# What model is this.



## chicosalgueiro (Oct 7, 2007)

First of all, let me introduce myself after all, this is my first post. Student, daily commuter (10 miles) in Europe. I use a mountainbike but am changing to roadcycling. I was looking for some old bike to get me going...I found a Colnago. i know, i know..great history It has a good price. Could you please help me find the correct date and model of the bike. 
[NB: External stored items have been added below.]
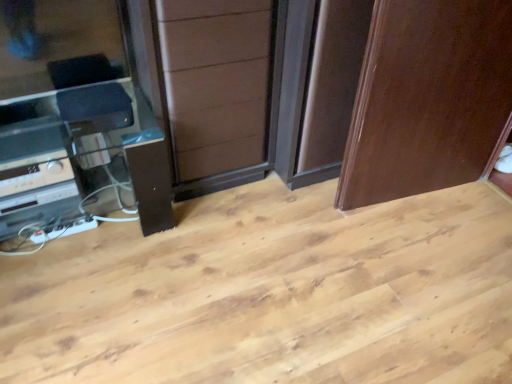
This screenshot has width=512, height=384. What do you see at coordinates (76, 122) in the screenshot?
I see `satin black entertainment center at left` at bounding box center [76, 122].

What do you see at coordinates (221, 89) in the screenshot? This screenshot has width=512, height=384. I see `brown wood screen door at center` at bounding box center [221, 89].

Where is `brown wood screen door at center`? This screenshot has width=512, height=384. brown wood screen door at center is located at coordinates (221, 89).

At what (x,y) coordinates should I click in order to perform the action: click on satin black entertainment center at left. Please return your answer as a coordinate pair (x, y). This screenshot has width=512, height=384. Looking at the image, I should click on (76, 122).

Is brown wood screen door at center at the right side of satin black stereo at lower left?

Yes.

Is brown wood screen door at center next to satin black stereo at lower left?

No, brown wood screen door at center is not making contact with satin black stereo at lower left.

In terms of width, does brown wood screen door at center look wider or thinner when compared to satin black stereo at lower left?

brown wood screen door at center is wider than satin black stereo at lower left.

Is brown wood screen door at center turned away from satin black stereo at lower left?

brown wood screen door at center is not turned away from satin black stereo at lower left.

Which object is more forward, brown wood screen door at center or satin black entertainment center at left?

Positioned in front is satin black entertainment center at left.

Does brown wood screen door at center have a greater width compared to satin black entertainment center at left?

Incorrect, the width of brown wood screen door at center does not surpass that of satin black entertainment center at left.

Consider the image. Which object is positioned more to the left, brown wood screen door at center or satin black entertainment center at left?

satin black entertainment center at left is more to the left.

This screenshot has width=512, height=384. I want to click on screen door below the glossy wood door at upper right (from a real-world perspective), so click(x=221, y=89).

From the image's perspective, which is below, glossy wood door at upper right or brown wood screen door at center?

glossy wood door at upper right.

Which object is further away from the camera taking this photo, glossy wood door at upper right or brown wood screen door at center?

brown wood screen door at center is further away from the camera.

Which object is positioned more to the right, glossy wood door at upper right or brown wood screen door at center?

Positioned to the right is glossy wood door at upper right.

Which of these two, brown wood screen door at center or glossy wood door at upper right, stands taller?

Standing taller between the two is glossy wood door at upper right.

Looking at this image, does brown wood screen door at center have a lesser width compared to glossy wood door at upper right?

In fact, brown wood screen door at center might be wider than glossy wood door at upper right.

From a real-world perspective, is brown wood screen door at center above or below glossy wood door at upper right?

Clearly, from a real-world perspective, brown wood screen door at center is below glossy wood door at upper right.

Is satin black entertainment center at left located outside brown wood screen door at center?

Yes, satin black entertainment center at left is located beyond the bounds of brown wood screen door at center.

Considering the sizes of satin black entertainment center at left and brown wood screen door at center in the image, is satin black entertainment center at left taller or shorter than brown wood screen door at center?

Clearly, satin black entertainment center at left is shorter compared to brown wood screen door at center.

Considering the positions of objects satin black entertainment center at left and brown wood screen door at center in the image provided, who is more to the right, satin black entertainment center at left or brown wood screen door at center?

brown wood screen door at center.

Considering the sizes of objects satin black entertainment center at left and brown wood screen door at center in the image provided, who is bigger, satin black entertainment center at left or brown wood screen door at center?

satin black entertainment center at left.

From the picture: Is glossy wood door at upper right directly adjacent to satin black stereo at lower left?

glossy wood door at upper right is not next to satin black stereo at lower left, and they're not touching.

Looking at this image, is glossy wood door at upper right spatially inside satin black stereo at lower left, or outside of it?

glossy wood door at upper right cannot be found inside satin black stereo at lower left.

Based on the photo, is glossy wood door at upper right aimed at satin black stereo at lower left?

No, glossy wood door at upper right is not turned towards satin black stereo at lower left.

Is glossy wood door at upper right far from satin black entertainment center at left?

Yes, glossy wood door at upper right and satin black entertainment center at left are quite far apart.

This screenshot has height=384, width=512. What are the coordinates of `door that is behind the satin black entertainment center at left` in the screenshot? It's located at (428, 99).

Which is more to the left, glossy wood door at upper right or satin black entertainment center at left?

satin black entertainment center at left is more to the left.

Is glossy wood door at upper right bigger or smaller than satin black entertainment center at left?

glossy wood door at upper right is smaller than satin black entertainment center at left.

Locate an element on the screen. The width and height of the screenshot is (512, 384). appliance below the brown wood screen door at center (from the image's perspective) is located at coordinates (34, 174).

You are a GUI agent. You are given a task and a screenshot of the screen. Output one action in this format:
    pyautogui.click(x=<x>, y=<y>)
    Task: Click on the screen door behind the satin black entertainment center at left
    This screenshot has width=512, height=384.
    Given the screenshot: What is the action you would take?
    pyautogui.click(x=221, y=89)

Which object lies nearer to the anchor point glossy wood door at upper right, satin black stereo at lower left or satin black entertainment center at left?

satin black entertainment center at left lies closer to glossy wood door at upper right than the other object.

Considering their positions, is satin black stereo at lower left positioned further to satin black entertainment center at left than brown wood screen door at center?

brown wood screen door at center lies further to satin black entertainment center at left than the other object.

From the image, which object appears to be farther from satin black stereo at lower left, brown wood screen door at center or satin black entertainment center at left?

brown wood screen door at center lies further to satin black stereo at lower left than the other object.

Estimate the real-world distances between objects in this image. Which object is closer to brown wood screen door at center, satin black entertainment center at left or glossy wood door at upper right?

The object closer to brown wood screen door at center is satin black entertainment center at left.

Which object lies further to the anchor point satin black stereo at lower left, satin black entertainment center at left or brown wood screen door at center?

brown wood screen door at center.

Which object lies further to the anchor point satin black entertainment center at left, brown wood screen door at center or glossy wood door at upper right?

The object further to satin black entertainment center at left is glossy wood door at upper right.

Based on their spatial positions, is satin black entertainment center at left or satin black stereo at lower left closer to brown wood screen door at center?

The object closer to brown wood screen door at center is satin black entertainment center at left.

When comparing their distances from satin black entertainment center at left, does satin black stereo at lower left or glossy wood door at upper right seem further?

glossy wood door at upper right is positioned further to the anchor satin black entertainment center at left.

In order to click on screen door between satin black entertainment center at left and glossy wood door at upper right in this screenshot , I will do `click(221, 89)`.

I want to click on entertainment center situated between satin black stereo at lower left and brown wood screen door at center from left to right, so click(76, 122).

The image size is (512, 384). Identify the location of screen door between satin black stereo at lower left and glossy wood door at upper right. point(221,89).

Where is `entertainment center situated between satin black stereo at lower left and glossy wood door at upper right from left to right`? Image resolution: width=512 pixels, height=384 pixels. entertainment center situated between satin black stereo at lower left and glossy wood door at upper right from left to right is located at coordinates (76, 122).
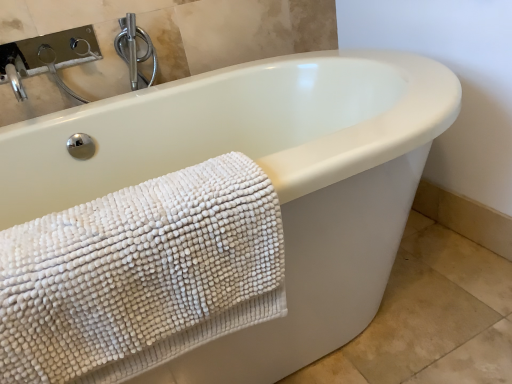
I want to click on satin nickel faucet at upper left, so click(x=134, y=49).

The height and width of the screenshot is (384, 512). What do you see at coordinates (134, 49) in the screenshot? I see `satin nickel faucet at upper left` at bounding box center [134, 49].

The image size is (512, 384). What do you see at coordinates (141, 275) in the screenshot?
I see `white chenille towel at lower left` at bounding box center [141, 275].

Where is `white chenille towel at lower left`? The image size is (512, 384). white chenille towel at lower left is located at coordinates (141, 275).

The width and height of the screenshot is (512, 384). Identify the location of satin nickel faucet at upper left. (134, 49).

Which object is positioned more to the right, white chenille towel at lower left or satin nickel faucet at upper left?

white chenille towel at lower left.

Which object is further away from the camera taking this photo, white chenille towel at lower left or satin nickel faucet at upper left?

satin nickel faucet at upper left is behind.

Between point (49, 381) and point (121, 22), which one is positioned in front?

The point (49, 381) is closer.

From the image's perspective, which one is positioned higher, white chenille towel at lower left or satin nickel faucet at upper left?

satin nickel faucet at upper left.

From a real-world perspective, who is located lower, white chenille towel at lower left or satin nickel faucet at upper left?

In real-world perspective, white chenille towel at lower left is lower.

Which of these two, white chenille towel at lower left or satin nickel faucet at upper left, is thinner?

satin nickel faucet at upper left.

Is white chenille towel at lower left taller or shorter than satin nickel faucet at upper left?

Clearly, white chenille towel at lower left is taller compared to satin nickel faucet at upper left.

Which of these two, white chenille towel at lower left or satin nickel faucet at upper left, is smaller?

Smaller between the two is satin nickel faucet at upper left.

Choose the correct answer: Is white chenille towel at lower left inside satin nickel faucet at upper left or outside it?

white chenille towel at lower left is outside satin nickel faucet at upper left.

Is white chenille towel at lower left placed right next to satin nickel faucet at upper left?

white chenille towel at lower left and satin nickel faucet at upper left are not in contact.

Could you tell me if white chenille towel at lower left is turned towards satin nickel faucet at upper left?

No.

How many degrees apart are the facing directions of white chenille towel at lower left and satin nickel faucet at upper left?

The angle between the facing direction of white chenille towel at lower left and the facing direction of satin nickel faucet at upper left is 0.0669 degrees.

Measure the distance between white chenille towel at lower left and satin nickel faucet at upper left.

A distance of 36.23 inches exists between white chenille towel at lower left and satin nickel faucet at upper left.

I want to click on towel beneath the satin nickel faucet at upper left (from a real-world perspective), so click(141, 275).

Does satin nickel faucet at upper left appear on the right side of white chenille towel at lower left?

No.

Is satin nickel faucet at upper left positioned in front of white chenille towel at lower left?

No, it is not.

Considering the positions of points (132, 53) and (209, 218), is point (132, 53) closer to camera compared to point (209, 218)?

No, it is behind (209, 218).

From the image's perspective, who appears lower, satin nickel faucet at upper left or white chenille towel at lower left?

white chenille towel at lower left.

From a real-world perspective, which object stands above the other?

In real-world perspective, satin nickel faucet at upper left is above.

Which object is thinner, satin nickel faucet at upper left or white chenille towel at lower left?

Thinner between the two is satin nickel faucet at upper left.

Based on the photo, does satin nickel faucet at upper left have a lesser height compared to white chenille towel at lower left?

Yes.

Is satin nickel faucet at upper left bigger than white chenille towel at lower left?

Actually, satin nickel faucet at upper left might be smaller than white chenille towel at lower left.

Consider the image. Does satin nickel faucet at upper left contain white chenille towel at lower left?

No, white chenille towel at lower left is not a part of satin nickel faucet at upper left.

Is satin nickel faucet at upper left far away from white chenille towel at lower left?

Actually, satin nickel faucet at upper left and white chenille towel at lower left are a little close together.

Is satin nickel faucet at upper left oriented away from white chenille towel at lower left?

No, satin nickel faucet at upper left is not facing the opposite direction of white chenille towel at lower left.

How different are the orientations of satin nickel faucet at upper left and white chenille towel at lower left in degrees?

The angle between the facing direction of satin nickel faucet at upper left and the facing direction of white chenille towel at lower left is 0.0669 degrees.

The height and width of the screenshot is (384, 512). In order to click on faucet lying behind the white chenille towel at lower left in this screenshot , I will do `click(134, 49)`.

Where is `faucet that appears behind the white chenille towel at lower left`? This screenshot has height=384, width=512. faucet that appears behind the white chenille towel at lower left is located at coordinates (134, 49).

This screenshot has width=512, height=384. Identify the location of towel that is under the satin nickel faucet at upper left (from a real-world perspective). (141, 275).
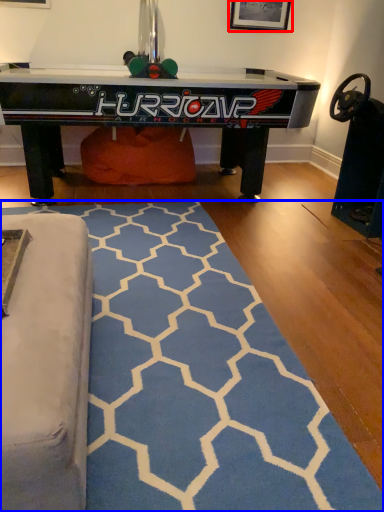
Question: Which of the following is the closest to the observer, picture frame (highlighted by a red box) or mat (highlighted by a blue box)?

Choices:
 (A) picture frame
 (B) mat

Answer: (B)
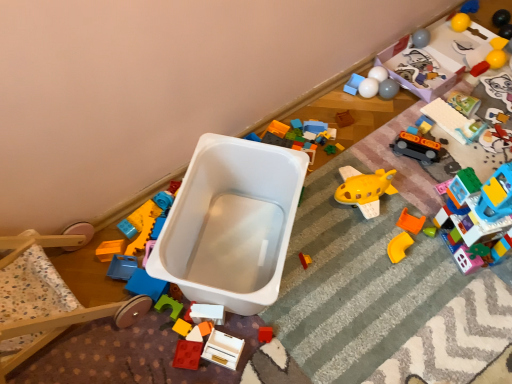
You are a GUI agent. You are given a task and a screenshot of the screen. Output one action in this format:
    pyautogui.click(x=<x>, y=<y>)
    Task: Click on the free space that is in between rubberized red brick at lower center, the 2th toy viewed from the left, and translucent plastic building blocks at right, positioned as the 12th toy in left-to-right order
    
    Given the screenshot: What is the action you would take?
    pyautogui.click(x=357, y=284)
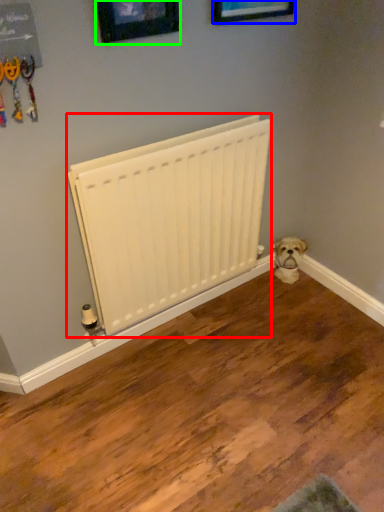
Question: Which object is the closest to the radiator (highlighted by a red box)? Choose among these: picture frame (highlighted by a blue box) or picture frame (highlighted by a green box).

Choices:
 (A) picture frame
 (B) picture frame

Answer: (B)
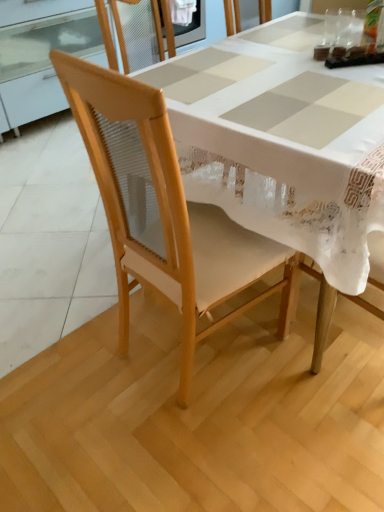
Where is `blank area to the left of natural wood chair at center`? blank area to the left of natural wood chair at center is located at coordinates (81, 351).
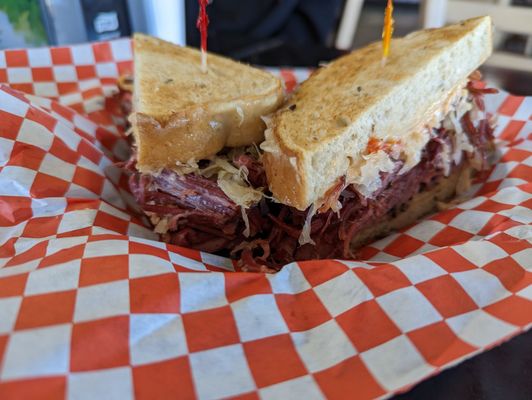
Where is `tabletop`? Image resolution: width=532 pixels, height=400 pixels. tabletop is located at coordinates (507, 376).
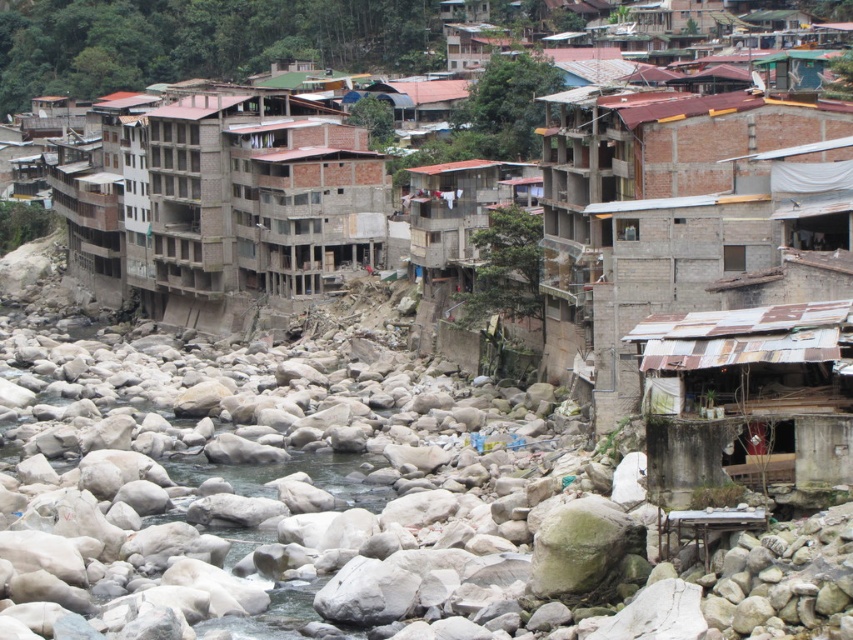
You are an urban planner assessing the riverfront area. You need to determine which of the two central buildings, the brown brick buildings at center or the brown concrete building at center, has a greater width to allocate space for a new pedestrian walkway. Which building is wider?

The brown brick buildings at center has a greater width than the brown concrete building at center, so the pedestrian walkway should be allocated near the brown brick buildings at center.

You are a construction worker planning to transport materials from the brown concrete building at center to the rusty corrugated metal hut at lower right. Given that your equipment can carry materials up to 80 meters, will you be able to complete the transport without needing additional equipment?

Result: The distance between the brown concrete building at center and the rusty corrugated metal hut at lower right is 79.52 meters. Since your equipment can carry materials up to 80 meters, you will be able to complete the transport without needing additional equipment.

You are a city planner evaluating the urban layout. Given the brown brick buildings at center and the rusty corrugated metal hut at lower right, which structure occupies more horizontal space in the scene?

The brown brick buildings at center occupy more horizontal space than the rusty corrugated metal hut at lower right because their width surpasses the latter.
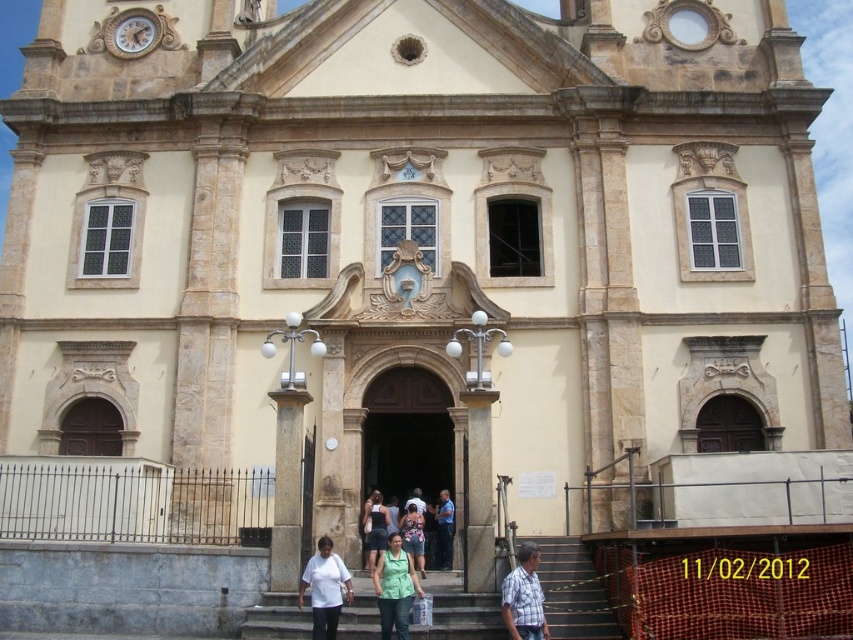
You are standing in front of the historic building and want to know the distance to the point marked at coordinates point (566, 588). Can you estimate how far it is from your current position?

The point (566, 588) is 150.83 feet away from the viewer, so the distance is approximately 150.83 feet.

You are an architect designing a new building inspired by this historic structure. You need to place two statues on the facade. The green matte shirt at center and the plaid cotton shirt at lower right. Which statue should be placed higher to maintain the symmetry of the building?

The plaid cotton shirt at lower right should be placed higher since it is taller than the green matte shirt at center, ensuring that the taller statue aligns with the upper sections of the facade for symmetry.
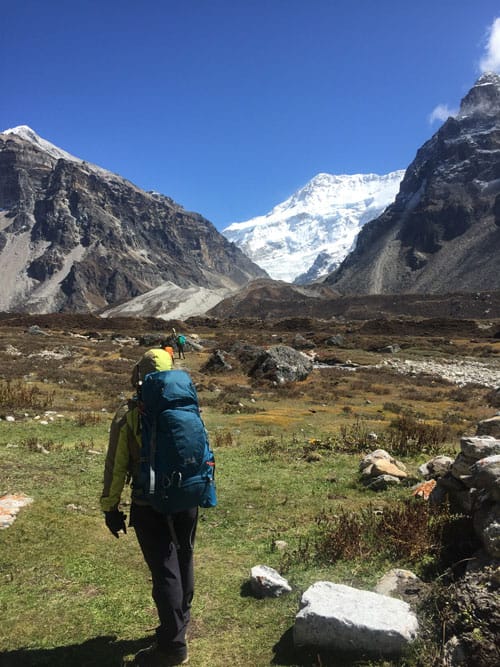
The height and width of the screenshot is (667, 500). In order to click on shoe in this screenshot , I will do `click(158, 653)`.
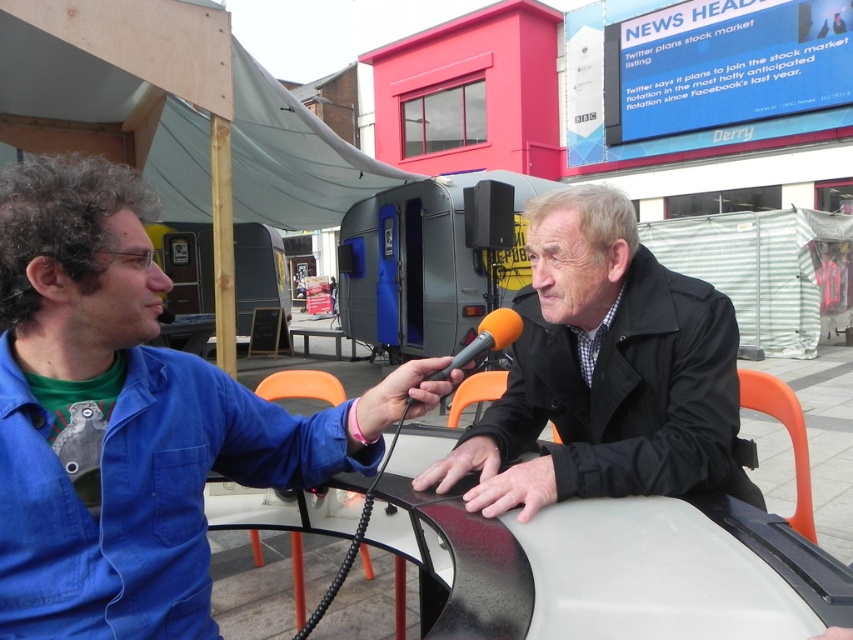
You are a photographer positioned at the camera. You need to capture a closeup shot of the blue cotton shirt at left. Given that your camera can focus on objects within 40 inches, will you be able to take the closeup?

The blue cotton shirt at left is 39.34 inches away from the camera, which is within the camera focus range of 40 inches. Therefore, you can take the closeup.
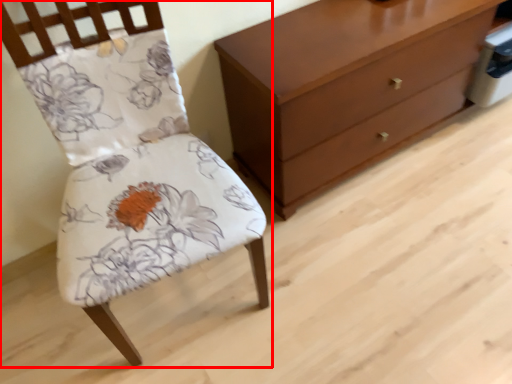
Question: In this image, where is chair (annotated by the red box) located relative to chest of drawers?

Choices:
 (A) right
 (B) left

Answer: (B)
The seller said it has 8 spd Campagnolo and it has around 9 yrs. 

Thank you for your help.

Francisco


----------



## tmluk (Sep 19, 2005)

I need a closer look at the top-tube and down-tube shape, i.e. profile of the tubes. I also need to look at the tube decal on the seat-tube.
From the look of it, it is an early 90's Colnago with straight steel forks but not with the later generation of rear drop-outs.
Specifically which model, I need the above details.


----------



## odeum (May 9, 2005)

my rough guess is superissmo, the slx tubed workhorse of the 90's.






chicosalgueiro said:


> roadcycling. I was looking for some old bike to get me going...I found a Colnago. i know, i know..great history It has a good price. Could you please help me find the correct date and model of the bike.
> 
> Francisco


----------



## boneman (Nov 26, 2001)

*Superissimo*

I would concur with that conclusion. SL, SLX and Brain, it had a very long production run. Not likely another model based on the paint scheme unless the DT has ribs in which case it may be a Conic SLX.


----------



## Squeegy200 (Dec 1, 2005)

Around that time period Colnago made a model called the "Elegant" 
It used Nivacrom steel which is marked by the sticker indicating Columbus EL/OS. It came in three color options 1 Team Wordperfect 2 Red 3 Yellow

It looked very similar to the frameset pictured and judging by the component selection, it would put that frameset near that era.

Soon after that they made a similar frameset called the "Altain" It was distinguished with the Columbus Brain tubing sticker. However, I've not found anything that would indicate it was available in red.


----------